____ Input rows
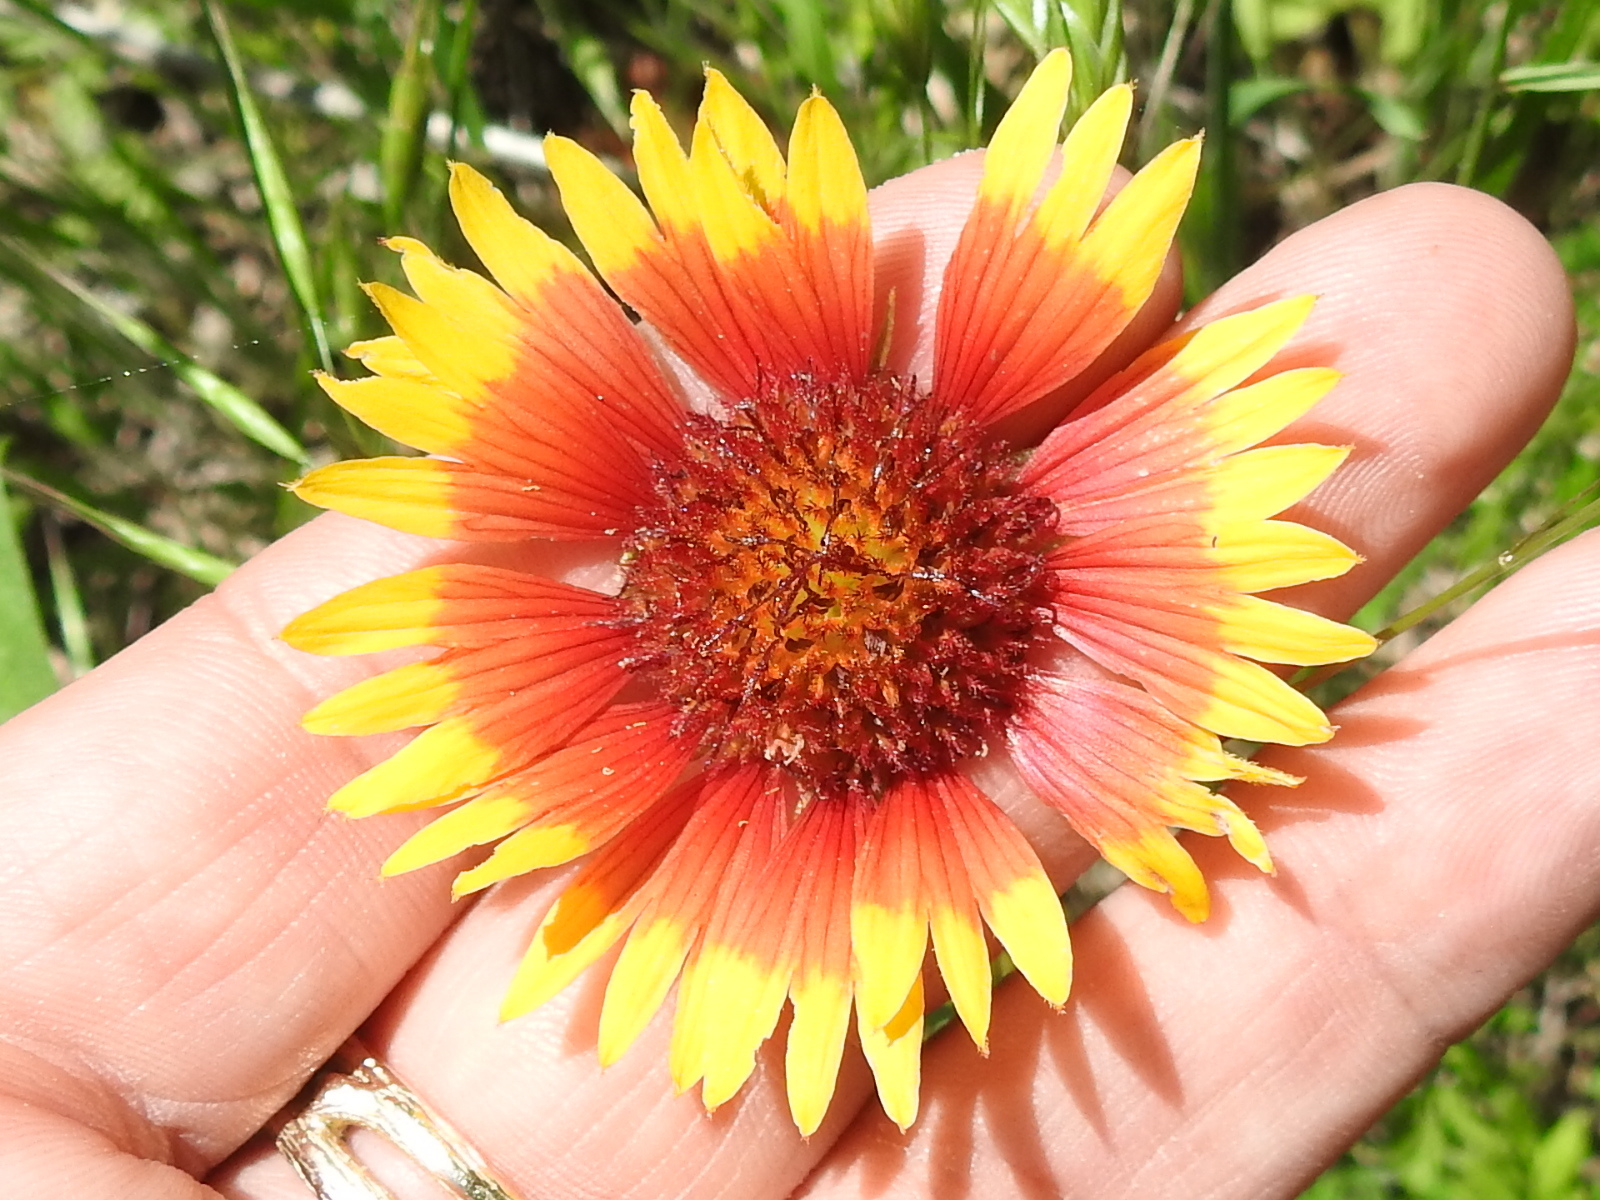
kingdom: Plantae
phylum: Tracheophyta
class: Magnoliopsida
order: Asterales
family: Asteraceae
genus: Gaillardia
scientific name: Gaillardia pulchella
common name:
________
● Aim:
Reproduce every line of text in the material above word for word, leaving out the pictures.

● Exercise answer:
kingdom: Plantae
phylum: Tracheophyta
class: Magnoliopsida
order: Asterales
family: Asteraceae
genus: Gaillardia
scientific name: Gaillardia pulchella
common name:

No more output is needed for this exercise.